Now that the Fourth of July has passed, the next big item on the calendar is back to school shopping. This year is likely to be financially tighter than previous years for many people. Not only are families facing tighter budgets, state shortfalls are placing more of the supply burden on parents rather than school systems. So what can you do to cut some costs and still send junior to school with what he needs?
Reuse: Last year’s backpack or lunchbox is probably still good. There may be notebooks with only a few sheets ripped out. Folders may be bent, but still usable. Sports equipment can probably endure one more season. The computer can probably last one more year. Yes, a lot of kids want new things every year but if money’s tight, reuse these items for another year. Save the money to replace items that have been outgrown or are truly past their usefulness.
Buy used: Look into shopping at Goodwill, eBay, yard sales, consignment stores, etc. You can get great deals on clothing, electronics, books, and sports equipment if you’re willing to buy used.
Shop your state’s tax free holiday, if applicable. Not all states have these but if yours does, it can be a great way to save a little money. Just be aware that you might do better shopping a sale instead since many retailers don’t put items on sale during the tax free weekend. They hope that forgoing the tax is enough of a “sale” to get you to buy.
Compare online prices with physical store prices. Online coupons and free shipping may get you a better deal online than in a real store.
Sell last year’s stuff to raise funds for this year: Sell your unneeded supplies and outgrown clothes at a yard sale, on eBay, or at a consignment store to raise funds to cover this year’s purchases.
Stick to the list: Buy only what’s necessary and stick with the basic model. Don’t be swayed by “great deals,” the hype of back to school, or the begging of your kids. Get what they need, opt for a model with fewer frills, and get out.
Hit the loss leaders: Many office supply and discounters offer things like glue, paper, scissors, pencils, etc. for ridiculous prices (sometimes as low as a penny) to get you in the store in the hope that you’ll buy the rest of your supplies there, too. Don’t fall for it. Buy the cheap stuff and get out.
Plan your budget now: Don’t wait until three days before school starts to think about this. Go ahead and figure out how much you’ll need and start putting a little extra money away to cover it.
Try non-traditional sources for supplies: We all know about the office stores and the mass merchandisers. But places like Michael’s or AC Moore sell craft items and paper goods. And there is usually a 40% off one item coupon in each Sunday’s paper. Hit the dollar stores; they usually have pencils, paper, notebooks, glue, etc. Try outlets for clothes or stores that sell refurbished electronics. Pawn shops can even be a good source for computers or calculators. Think outside the big box stores.
Look into bulk purchases: If you’re a member of Sam’s, Costco, or the like, you might score better deals on some items by purchasing them in large quantities. Rather than buying individual pens for each kid, buy a big box and pass them out. Same with notebooks, paper, and glue.

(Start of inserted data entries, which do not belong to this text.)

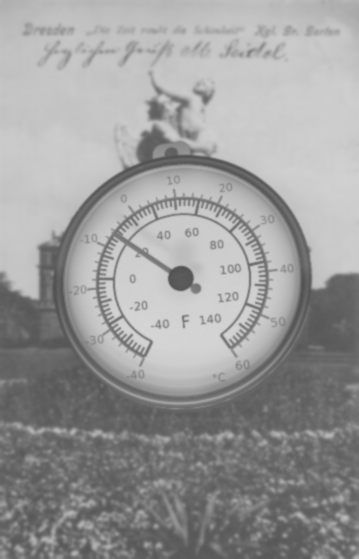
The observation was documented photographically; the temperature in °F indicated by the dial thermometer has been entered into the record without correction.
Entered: 20 °F
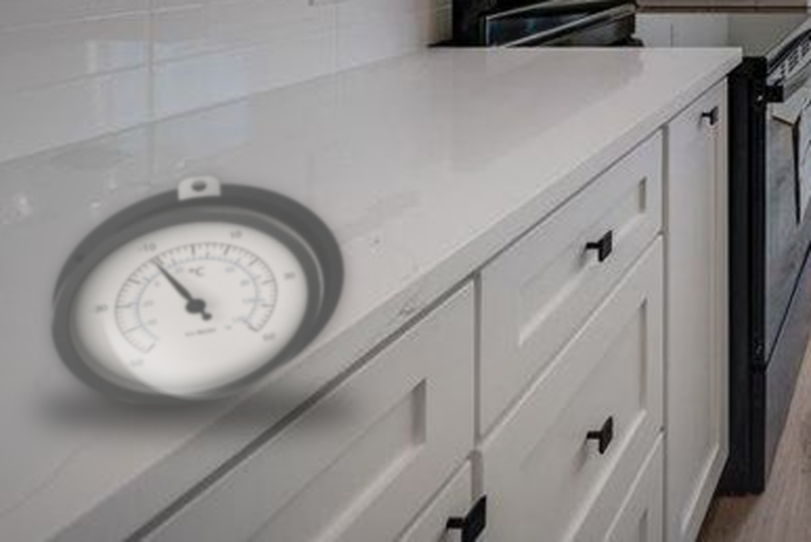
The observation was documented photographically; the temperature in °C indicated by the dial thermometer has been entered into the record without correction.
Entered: -10 °C
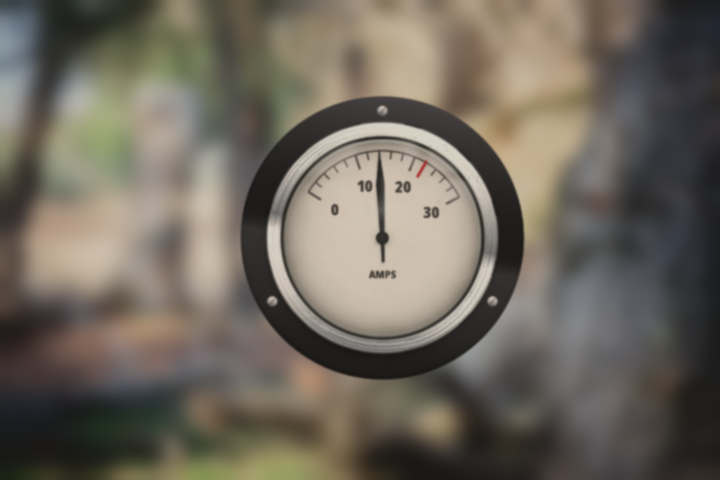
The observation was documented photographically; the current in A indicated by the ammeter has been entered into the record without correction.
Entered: 14 A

Start early: Buy a little at a time as you find sales, coupons, and great buys. It may be easier to buy everything in one trip, but that is rarely the most cost effective method.
Wait: You don’t have to buy a whole new wardrobe before school starts. Get one new outfit to “make a good impression” on the first day and let them wear other clothes the rest of the time. Buy new clothes as needed, not just because “it’s back to school.”

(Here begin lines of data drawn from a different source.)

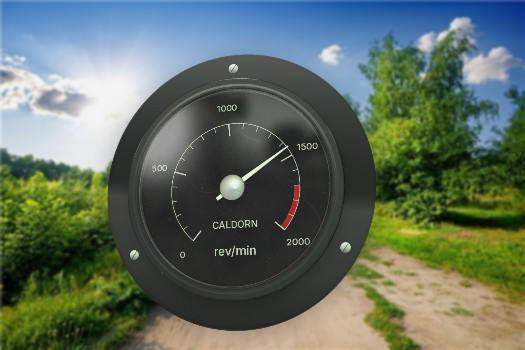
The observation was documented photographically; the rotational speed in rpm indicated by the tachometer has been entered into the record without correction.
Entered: 1450 rpm
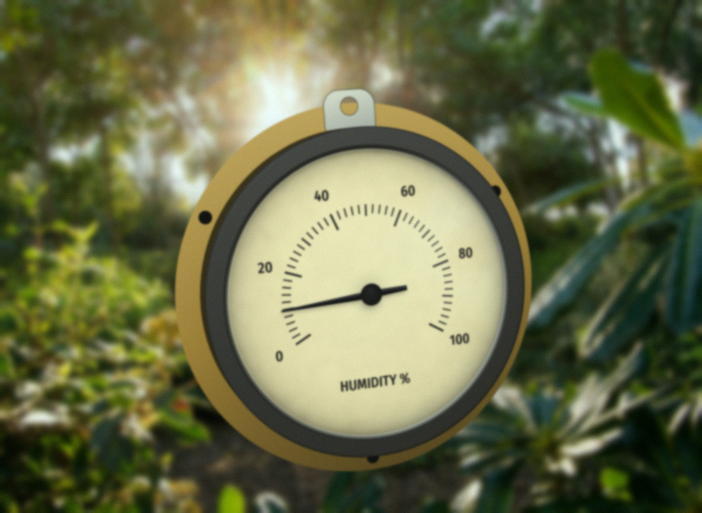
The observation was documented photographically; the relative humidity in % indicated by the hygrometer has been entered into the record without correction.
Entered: 10 %
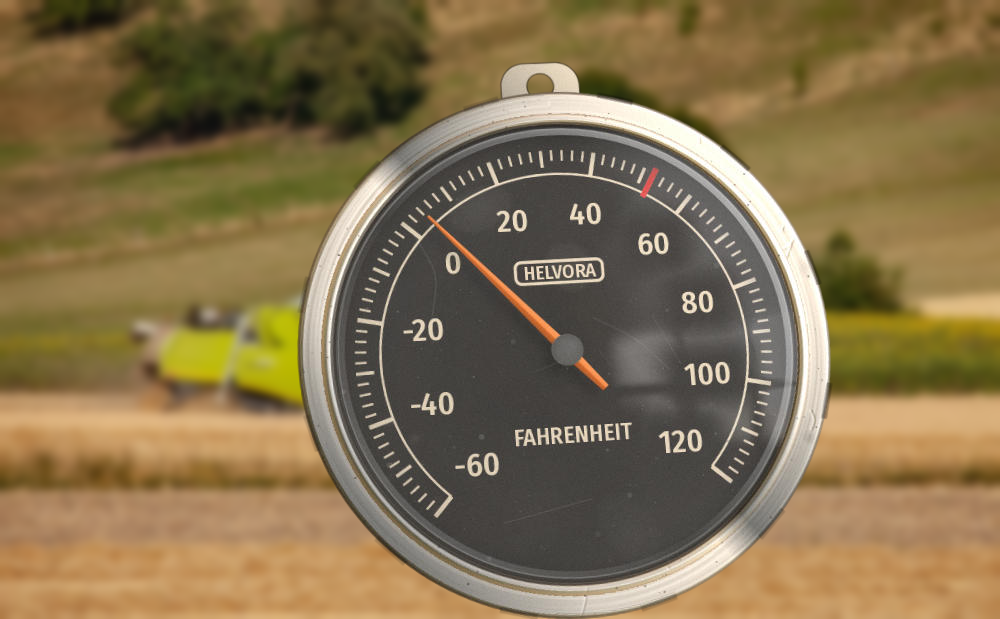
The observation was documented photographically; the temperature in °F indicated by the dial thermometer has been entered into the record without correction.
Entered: 4 °F
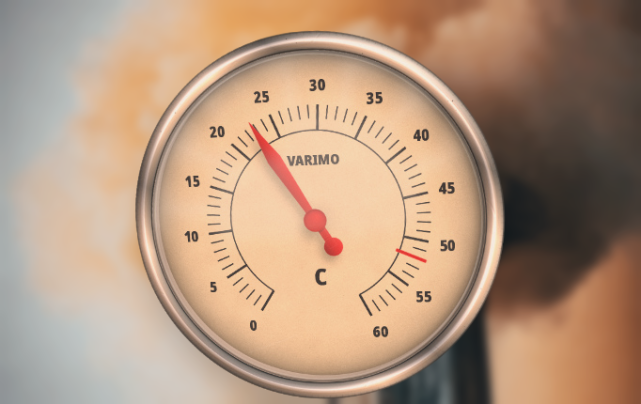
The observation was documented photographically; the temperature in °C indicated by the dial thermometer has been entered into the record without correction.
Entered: 23 °C
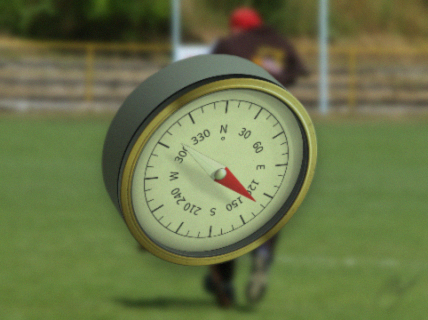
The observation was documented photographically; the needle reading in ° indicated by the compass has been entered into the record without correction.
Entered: 130 °
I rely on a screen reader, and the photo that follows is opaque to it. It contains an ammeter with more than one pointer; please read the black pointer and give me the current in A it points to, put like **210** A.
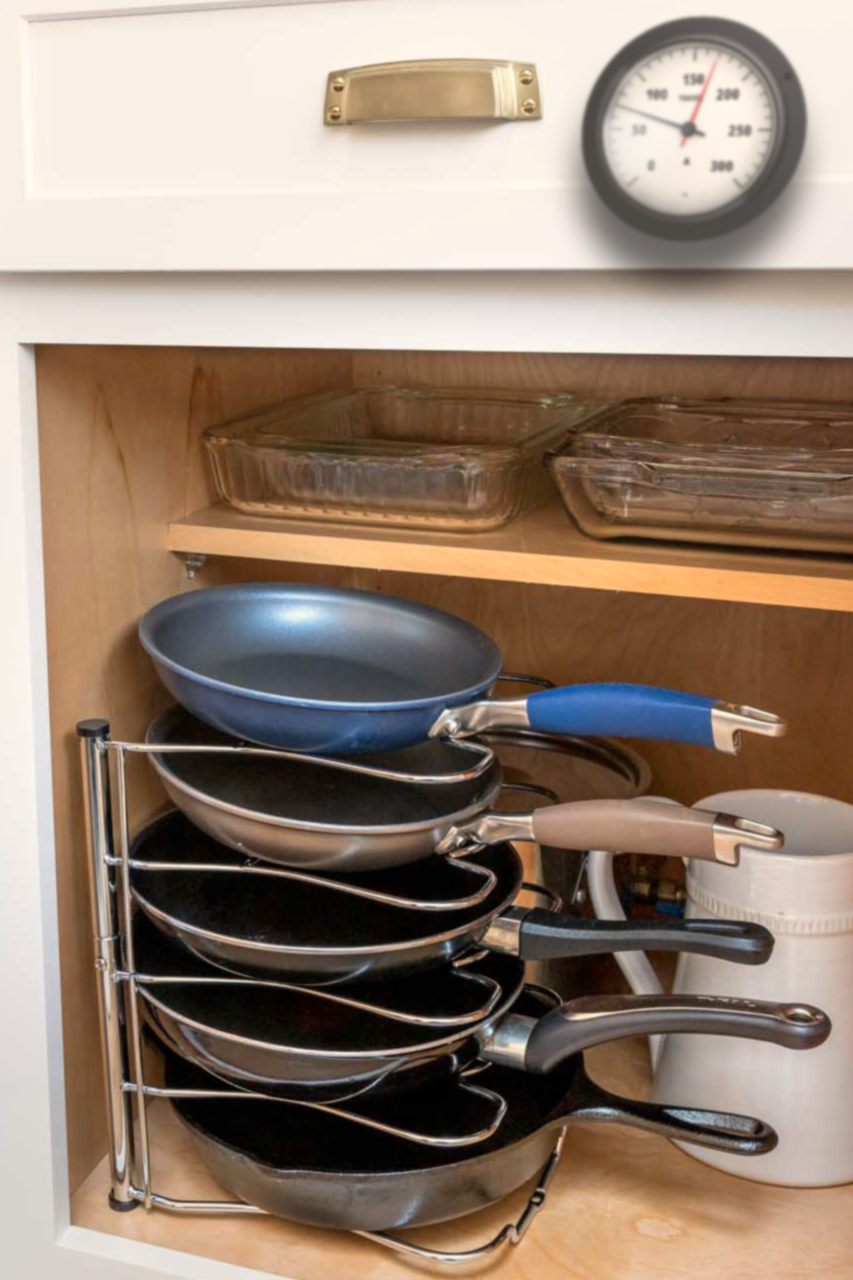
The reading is **70** A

Look for freebies and keep them throughout the year in a “back to school” stash. How many times have you picket up free pens, pencils, memo pads, etc. from conventions, expos, or hotels? Keep them and put them to use when school rolls around.
Buy simple and dress it up yourself: Plain binders, book covers, notebooks, folders, etc. are usually cheaper than their “Hannah Montana” or “Transformers” cousins. If your kid hates the plain model, dress it up yourself (or let the kids do it) with stickers, artwork, magazine clippings, etc.
If you have to buy for the classroom, buy in bulk or stock up at a big sale: Some schools ask the parents to provide supplies like paper or pens for the whole class. For these big purchases, be sure to buy only at stock up prices and get enough to cover most, if not all, of the year.
Give back: This isn’t a money saver, but it’s a kind thing to do. While you’re employing all of these savings tips and tricks, buy a little extra and donate it to an organization that provides supplies for truly needy kids. Most communities have an “Operation Back to School” or other charitable program that collects supplies for those who truly cannot afford them. Give a little of your extra to a worthy group. It’s just a nice thing to do and will probably come back to you in some way.
Back to school time is never going to be cheap, but there are some ways to reduce the pain to a tolerable level.